Em entrevista exclusiva ao jornalista Kabi da Costa Lima, no site www.azougue.com, o neurologista PAIVA LOPES, teceu importante comentário acerca da doença do "MAL DE PARKINSON", cujo conteúdo, com a equiescência do ilustre jornalista, reproduzimos abaixo.


Azougue – Qual a origem do nome doença de Parkinson?

Paiva Lopes – É uma enfermidade que foi descrita pela primeira vez em 1817, pelo médico inglês James Parkinson.

Azougue – O que é exatamente a doença de Parkinson?

Paiva Lopes – É uma doença neurológica que afeta os movimentos das pessoas, causa tremores, lentidão de movimentos, rigidez muscular, desequilíbrio, além de alterações na fala e na escrita.

Azougue – A doença de Parkinson pode ser considerada fatal?
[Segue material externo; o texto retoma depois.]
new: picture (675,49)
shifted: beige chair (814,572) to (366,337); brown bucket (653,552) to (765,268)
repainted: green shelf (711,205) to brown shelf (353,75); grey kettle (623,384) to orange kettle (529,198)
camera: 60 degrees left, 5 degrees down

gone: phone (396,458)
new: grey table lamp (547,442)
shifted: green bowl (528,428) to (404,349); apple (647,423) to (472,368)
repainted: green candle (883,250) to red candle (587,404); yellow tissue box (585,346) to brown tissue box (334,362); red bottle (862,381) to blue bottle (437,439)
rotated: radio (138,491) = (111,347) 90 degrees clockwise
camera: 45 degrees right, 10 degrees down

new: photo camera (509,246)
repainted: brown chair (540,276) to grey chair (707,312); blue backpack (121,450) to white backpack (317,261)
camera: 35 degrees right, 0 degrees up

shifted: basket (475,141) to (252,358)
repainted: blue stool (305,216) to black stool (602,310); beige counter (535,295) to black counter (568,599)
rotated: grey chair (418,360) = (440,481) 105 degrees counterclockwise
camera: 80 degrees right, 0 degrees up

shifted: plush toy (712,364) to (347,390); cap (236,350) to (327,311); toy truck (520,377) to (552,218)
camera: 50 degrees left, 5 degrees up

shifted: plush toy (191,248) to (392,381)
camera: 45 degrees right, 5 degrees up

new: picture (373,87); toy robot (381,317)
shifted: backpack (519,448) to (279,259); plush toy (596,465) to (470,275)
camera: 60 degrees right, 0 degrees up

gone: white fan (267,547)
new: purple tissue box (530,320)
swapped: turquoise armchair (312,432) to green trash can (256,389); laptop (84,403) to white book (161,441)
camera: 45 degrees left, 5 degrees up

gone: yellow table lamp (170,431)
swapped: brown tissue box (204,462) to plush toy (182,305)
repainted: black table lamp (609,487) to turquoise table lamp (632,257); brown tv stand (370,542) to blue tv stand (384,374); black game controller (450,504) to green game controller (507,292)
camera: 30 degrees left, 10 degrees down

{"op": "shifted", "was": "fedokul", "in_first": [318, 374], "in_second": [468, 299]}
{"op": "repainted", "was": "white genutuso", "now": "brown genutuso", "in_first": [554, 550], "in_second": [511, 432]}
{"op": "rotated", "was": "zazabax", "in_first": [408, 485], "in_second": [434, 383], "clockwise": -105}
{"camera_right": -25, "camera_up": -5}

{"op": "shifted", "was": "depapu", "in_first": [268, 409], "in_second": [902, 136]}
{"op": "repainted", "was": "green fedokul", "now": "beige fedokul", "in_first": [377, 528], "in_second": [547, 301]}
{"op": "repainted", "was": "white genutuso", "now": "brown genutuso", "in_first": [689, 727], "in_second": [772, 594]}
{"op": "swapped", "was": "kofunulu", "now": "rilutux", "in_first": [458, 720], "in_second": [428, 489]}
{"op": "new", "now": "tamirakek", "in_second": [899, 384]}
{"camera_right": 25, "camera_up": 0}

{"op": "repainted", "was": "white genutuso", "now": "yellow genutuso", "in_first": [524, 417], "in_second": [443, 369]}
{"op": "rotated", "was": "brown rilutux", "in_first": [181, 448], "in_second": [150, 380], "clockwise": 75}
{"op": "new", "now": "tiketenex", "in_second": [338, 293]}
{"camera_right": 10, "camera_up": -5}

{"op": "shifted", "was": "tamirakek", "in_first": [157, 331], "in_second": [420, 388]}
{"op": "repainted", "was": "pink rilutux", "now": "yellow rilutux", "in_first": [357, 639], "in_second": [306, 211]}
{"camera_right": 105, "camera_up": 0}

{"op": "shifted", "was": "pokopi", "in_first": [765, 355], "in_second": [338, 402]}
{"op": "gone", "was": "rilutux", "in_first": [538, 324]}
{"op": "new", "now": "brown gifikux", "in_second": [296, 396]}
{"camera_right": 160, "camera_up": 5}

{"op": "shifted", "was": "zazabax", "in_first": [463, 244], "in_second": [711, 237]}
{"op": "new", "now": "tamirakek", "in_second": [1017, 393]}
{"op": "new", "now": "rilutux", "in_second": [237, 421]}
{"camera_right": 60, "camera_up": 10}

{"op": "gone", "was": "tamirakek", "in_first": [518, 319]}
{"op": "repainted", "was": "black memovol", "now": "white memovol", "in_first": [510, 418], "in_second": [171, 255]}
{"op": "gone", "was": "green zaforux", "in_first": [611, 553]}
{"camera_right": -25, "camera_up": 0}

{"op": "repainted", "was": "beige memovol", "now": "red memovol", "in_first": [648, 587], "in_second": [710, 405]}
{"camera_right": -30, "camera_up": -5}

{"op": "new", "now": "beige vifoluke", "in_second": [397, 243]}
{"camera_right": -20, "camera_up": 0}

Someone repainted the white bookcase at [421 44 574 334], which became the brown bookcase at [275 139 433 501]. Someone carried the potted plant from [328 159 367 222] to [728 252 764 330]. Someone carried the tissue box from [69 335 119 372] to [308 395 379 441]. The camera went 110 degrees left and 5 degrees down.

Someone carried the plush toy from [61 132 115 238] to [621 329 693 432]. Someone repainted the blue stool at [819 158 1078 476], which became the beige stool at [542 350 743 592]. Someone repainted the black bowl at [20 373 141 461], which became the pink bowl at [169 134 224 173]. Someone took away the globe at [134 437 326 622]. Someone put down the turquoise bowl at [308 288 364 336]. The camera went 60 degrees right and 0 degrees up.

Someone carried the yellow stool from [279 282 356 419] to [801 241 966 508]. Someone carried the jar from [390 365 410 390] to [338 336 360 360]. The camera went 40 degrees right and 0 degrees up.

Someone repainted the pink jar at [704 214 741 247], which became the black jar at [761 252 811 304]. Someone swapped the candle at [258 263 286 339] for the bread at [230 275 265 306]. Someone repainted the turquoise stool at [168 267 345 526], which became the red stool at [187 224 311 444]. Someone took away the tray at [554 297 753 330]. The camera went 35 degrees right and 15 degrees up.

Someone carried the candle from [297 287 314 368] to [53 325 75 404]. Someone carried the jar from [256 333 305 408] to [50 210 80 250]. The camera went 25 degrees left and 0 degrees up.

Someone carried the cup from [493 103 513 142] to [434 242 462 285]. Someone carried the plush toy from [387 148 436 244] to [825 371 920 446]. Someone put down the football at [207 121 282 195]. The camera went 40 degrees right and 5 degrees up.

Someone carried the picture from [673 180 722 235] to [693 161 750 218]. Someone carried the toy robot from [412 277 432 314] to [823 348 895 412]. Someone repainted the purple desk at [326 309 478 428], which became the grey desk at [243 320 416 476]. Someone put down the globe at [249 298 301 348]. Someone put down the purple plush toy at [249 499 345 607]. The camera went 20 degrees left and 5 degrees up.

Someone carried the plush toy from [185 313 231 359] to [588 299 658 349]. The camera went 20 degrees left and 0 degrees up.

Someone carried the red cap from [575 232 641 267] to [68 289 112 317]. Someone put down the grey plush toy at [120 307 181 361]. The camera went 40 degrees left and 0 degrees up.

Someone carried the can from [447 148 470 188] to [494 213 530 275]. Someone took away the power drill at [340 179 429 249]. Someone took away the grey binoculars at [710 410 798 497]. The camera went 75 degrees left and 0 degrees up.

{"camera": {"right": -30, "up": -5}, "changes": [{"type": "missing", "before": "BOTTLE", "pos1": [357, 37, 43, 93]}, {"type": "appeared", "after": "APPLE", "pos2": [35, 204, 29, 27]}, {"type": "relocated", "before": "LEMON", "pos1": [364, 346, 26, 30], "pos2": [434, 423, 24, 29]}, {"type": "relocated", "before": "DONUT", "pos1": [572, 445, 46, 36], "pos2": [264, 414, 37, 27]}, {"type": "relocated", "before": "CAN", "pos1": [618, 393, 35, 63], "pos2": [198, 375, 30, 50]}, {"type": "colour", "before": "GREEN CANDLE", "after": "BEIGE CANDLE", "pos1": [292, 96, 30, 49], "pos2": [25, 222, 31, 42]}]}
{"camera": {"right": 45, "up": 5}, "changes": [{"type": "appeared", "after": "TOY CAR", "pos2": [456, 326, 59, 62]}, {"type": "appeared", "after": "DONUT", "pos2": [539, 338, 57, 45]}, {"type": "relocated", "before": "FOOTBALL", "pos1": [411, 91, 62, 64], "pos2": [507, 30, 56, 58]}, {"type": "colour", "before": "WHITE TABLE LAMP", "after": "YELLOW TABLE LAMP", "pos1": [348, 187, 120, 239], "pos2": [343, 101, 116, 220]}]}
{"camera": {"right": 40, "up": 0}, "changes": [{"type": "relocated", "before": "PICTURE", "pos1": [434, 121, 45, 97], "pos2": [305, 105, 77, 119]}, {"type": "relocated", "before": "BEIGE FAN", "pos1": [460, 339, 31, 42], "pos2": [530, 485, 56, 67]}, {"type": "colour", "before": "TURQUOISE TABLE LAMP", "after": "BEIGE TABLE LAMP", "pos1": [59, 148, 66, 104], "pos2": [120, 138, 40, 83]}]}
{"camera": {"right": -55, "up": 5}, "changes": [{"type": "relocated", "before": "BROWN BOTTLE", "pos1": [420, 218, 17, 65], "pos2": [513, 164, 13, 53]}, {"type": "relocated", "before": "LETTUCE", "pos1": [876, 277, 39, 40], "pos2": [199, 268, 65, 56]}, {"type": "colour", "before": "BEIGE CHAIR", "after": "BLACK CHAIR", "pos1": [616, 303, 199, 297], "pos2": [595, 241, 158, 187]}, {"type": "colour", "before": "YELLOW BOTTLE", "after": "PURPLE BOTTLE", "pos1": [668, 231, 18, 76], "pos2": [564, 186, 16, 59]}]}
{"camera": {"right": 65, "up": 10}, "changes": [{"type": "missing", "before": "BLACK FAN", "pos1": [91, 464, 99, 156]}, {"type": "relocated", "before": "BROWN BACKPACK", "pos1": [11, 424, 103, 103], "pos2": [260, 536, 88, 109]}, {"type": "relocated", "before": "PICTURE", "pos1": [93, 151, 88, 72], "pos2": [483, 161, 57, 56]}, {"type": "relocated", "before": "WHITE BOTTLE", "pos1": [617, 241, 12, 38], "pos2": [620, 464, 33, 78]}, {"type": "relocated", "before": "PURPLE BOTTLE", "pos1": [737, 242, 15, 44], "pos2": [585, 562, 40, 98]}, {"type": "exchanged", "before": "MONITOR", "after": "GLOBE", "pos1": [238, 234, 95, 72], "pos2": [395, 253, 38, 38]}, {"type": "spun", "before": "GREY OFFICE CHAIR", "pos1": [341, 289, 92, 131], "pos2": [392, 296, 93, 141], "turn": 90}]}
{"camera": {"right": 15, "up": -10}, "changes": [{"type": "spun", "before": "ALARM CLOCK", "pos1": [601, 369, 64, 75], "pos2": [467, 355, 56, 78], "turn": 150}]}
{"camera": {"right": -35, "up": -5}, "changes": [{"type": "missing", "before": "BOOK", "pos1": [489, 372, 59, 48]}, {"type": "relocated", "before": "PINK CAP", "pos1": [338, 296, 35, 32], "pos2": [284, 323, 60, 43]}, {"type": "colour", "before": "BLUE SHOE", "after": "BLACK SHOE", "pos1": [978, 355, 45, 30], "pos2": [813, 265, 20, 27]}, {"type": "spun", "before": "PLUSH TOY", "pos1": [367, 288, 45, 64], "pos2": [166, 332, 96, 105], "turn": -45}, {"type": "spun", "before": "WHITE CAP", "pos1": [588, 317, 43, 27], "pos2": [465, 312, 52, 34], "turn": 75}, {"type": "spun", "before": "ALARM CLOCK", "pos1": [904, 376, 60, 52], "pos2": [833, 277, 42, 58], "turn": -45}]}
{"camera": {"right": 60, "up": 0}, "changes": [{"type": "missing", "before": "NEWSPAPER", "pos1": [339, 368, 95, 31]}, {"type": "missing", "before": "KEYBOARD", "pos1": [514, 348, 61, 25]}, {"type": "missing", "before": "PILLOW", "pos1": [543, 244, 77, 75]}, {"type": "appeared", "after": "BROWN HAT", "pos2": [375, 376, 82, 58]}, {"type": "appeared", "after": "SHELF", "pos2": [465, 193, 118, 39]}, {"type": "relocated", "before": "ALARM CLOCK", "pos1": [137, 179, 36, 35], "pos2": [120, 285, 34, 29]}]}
É hereditária?

Paiva Lopes – Não é uma doença fatal, nem contagiosa, não afeta a memória nem o intelectual do paciente, como também não há evidências de que seja hereditária. Apesar dos avanços científicos, ainda continua incurável. É degenerativa e evolutiva, mesmo com o tratamento medicamentoso adequado. A melhora com a medicação correta e um bom acompanhamento com o neurologista dá uma boa qualidade de vida ao parkinsoniano.

Azougue – Como surge a doença de Parkinson?

Paiva Lopes – A doença de Parkinson se dá em função da degeneração das células situadas no cérebro, chamada de Substância Nigra. Essas células produzem uma substância chamada dopamina, que atua na realização dos movimentos. A falta da mesma compromete os movimentos normais do indivíduo.

Azougue – Qualquer pessoa pode contrair a doença de Parkinson?

Paiva Lopes – Sim. Qualquer pessoa pode ser afetada pela doença de Parkinson, independentemente de sexo, raça ou classe social. O aparecimento dos primeiros sintomas geralmente ocorre após 50 ou 60 anos, mas também, apesar de mais raro, aparece em pessoas jovens. Apenas 1% da população com mais de 65 anos têm a doença de Parkinson.

Azougue – Como um neurologista detecta a doença de Parkinson?

Paiva Lopes – O diagnóstico é essencialmente clínico e feito por exclusão de outras patologias degenerativas do SNC.

Azougue – Qual o tratamento ideal?

Paiva Lopes – O tratamento com medicamentos é o de preferência, apesar de já haver tratamento cirúrgico, principalmente nos pacientes mais jovens. A medicação mais utilizada, apesar de haver várias outras, é a Levodopa ou L-Dopa, que tem de ser usado continuamente com freqüentes mudanças nas dosagens. Também dissocia a terapias coadjuvantes, fono, etc. O bom acompanhamento médico trará ao paciente uma boa convivência com a doença.